Once you reach the line containing "right shoulder: (318, 165)" in the entries below, write out that line and each one after it down to the line containing "right ear: (33, 90)", exactly and with nothing added.

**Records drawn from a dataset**
^^^^^^^^
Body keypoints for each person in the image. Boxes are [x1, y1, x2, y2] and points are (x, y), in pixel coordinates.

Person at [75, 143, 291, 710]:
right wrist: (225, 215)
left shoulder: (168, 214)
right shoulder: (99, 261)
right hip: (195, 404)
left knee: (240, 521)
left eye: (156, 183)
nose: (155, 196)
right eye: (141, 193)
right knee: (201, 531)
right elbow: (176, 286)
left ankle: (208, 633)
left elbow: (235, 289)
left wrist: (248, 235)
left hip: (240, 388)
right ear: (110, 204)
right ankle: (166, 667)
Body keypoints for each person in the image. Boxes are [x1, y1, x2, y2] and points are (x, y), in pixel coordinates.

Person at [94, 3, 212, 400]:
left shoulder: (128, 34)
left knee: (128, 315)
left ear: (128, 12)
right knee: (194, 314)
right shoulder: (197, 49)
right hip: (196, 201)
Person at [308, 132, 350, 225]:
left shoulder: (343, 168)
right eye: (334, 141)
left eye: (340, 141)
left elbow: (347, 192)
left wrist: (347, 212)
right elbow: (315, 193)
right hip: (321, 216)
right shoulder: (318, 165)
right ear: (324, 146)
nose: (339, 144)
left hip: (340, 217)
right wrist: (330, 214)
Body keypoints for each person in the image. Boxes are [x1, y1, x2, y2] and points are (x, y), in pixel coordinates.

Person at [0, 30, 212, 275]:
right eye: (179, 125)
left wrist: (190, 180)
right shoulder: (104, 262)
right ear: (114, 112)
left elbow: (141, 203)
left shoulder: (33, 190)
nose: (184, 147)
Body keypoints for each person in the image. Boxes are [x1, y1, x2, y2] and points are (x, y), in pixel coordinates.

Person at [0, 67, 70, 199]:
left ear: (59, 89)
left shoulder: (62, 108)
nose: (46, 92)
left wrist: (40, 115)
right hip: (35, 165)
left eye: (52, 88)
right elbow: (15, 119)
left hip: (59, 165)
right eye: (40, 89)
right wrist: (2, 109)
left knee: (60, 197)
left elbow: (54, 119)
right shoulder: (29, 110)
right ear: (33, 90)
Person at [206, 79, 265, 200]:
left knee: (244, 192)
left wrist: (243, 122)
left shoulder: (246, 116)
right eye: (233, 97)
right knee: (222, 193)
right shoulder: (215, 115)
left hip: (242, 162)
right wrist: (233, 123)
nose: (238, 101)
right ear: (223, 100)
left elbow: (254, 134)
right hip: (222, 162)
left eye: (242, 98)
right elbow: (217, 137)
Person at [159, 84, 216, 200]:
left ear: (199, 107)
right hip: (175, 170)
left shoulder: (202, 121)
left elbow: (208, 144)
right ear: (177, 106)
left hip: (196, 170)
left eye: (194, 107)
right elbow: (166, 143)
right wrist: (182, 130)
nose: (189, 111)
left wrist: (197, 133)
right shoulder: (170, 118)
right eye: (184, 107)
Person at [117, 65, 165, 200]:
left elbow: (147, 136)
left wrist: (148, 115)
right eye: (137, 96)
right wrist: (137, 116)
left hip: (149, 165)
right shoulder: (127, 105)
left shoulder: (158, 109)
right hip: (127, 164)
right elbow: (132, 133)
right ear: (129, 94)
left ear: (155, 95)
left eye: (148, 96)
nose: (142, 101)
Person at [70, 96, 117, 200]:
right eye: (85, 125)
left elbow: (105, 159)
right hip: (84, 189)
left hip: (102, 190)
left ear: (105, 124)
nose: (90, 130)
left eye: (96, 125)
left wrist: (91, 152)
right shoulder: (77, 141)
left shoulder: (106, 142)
^^^^^^^^
**FINISHED TASK**
right shoulder: (318, 165)
right ear: (324, 146)
nose: (339, 144)
left hip: (340, 217)
right wrist: (330, 214)
Body keypoints for each person in the image. Boxes are [x1, y1, x2, y2] and points are (x, y), in pixel coordinates.

Person at [0, 30, 212, 275]:
right eye: (179, 125)
left wrist: (190, 180)
right shoulder: (104, 262)
right ear: (114, 112)
left elbow: (141, 203)
left shoulder: (33, 190)
nose: (184, 147)
Body keypoints for each person in the image. Boxes are [x1, y1, x2, y2] and points are (x, y), in pixel coordinates.

Person at [0, 67, 70, 199]:
left ear: (59, 89)
left shoulder: (62, 108)
nose: (46, 92)
left wrist: (40, 115)
right hip: (35, 165)
left eye: (52, 88)
right elbow: (15, 119)
left hip: (59, 165)
right eye: (40, 89)
right wrist: (2, 109)
left knee: (60, 197)
left elbow: (54, 119)
right shoulder: (29, 110)
right ear: (33, 90)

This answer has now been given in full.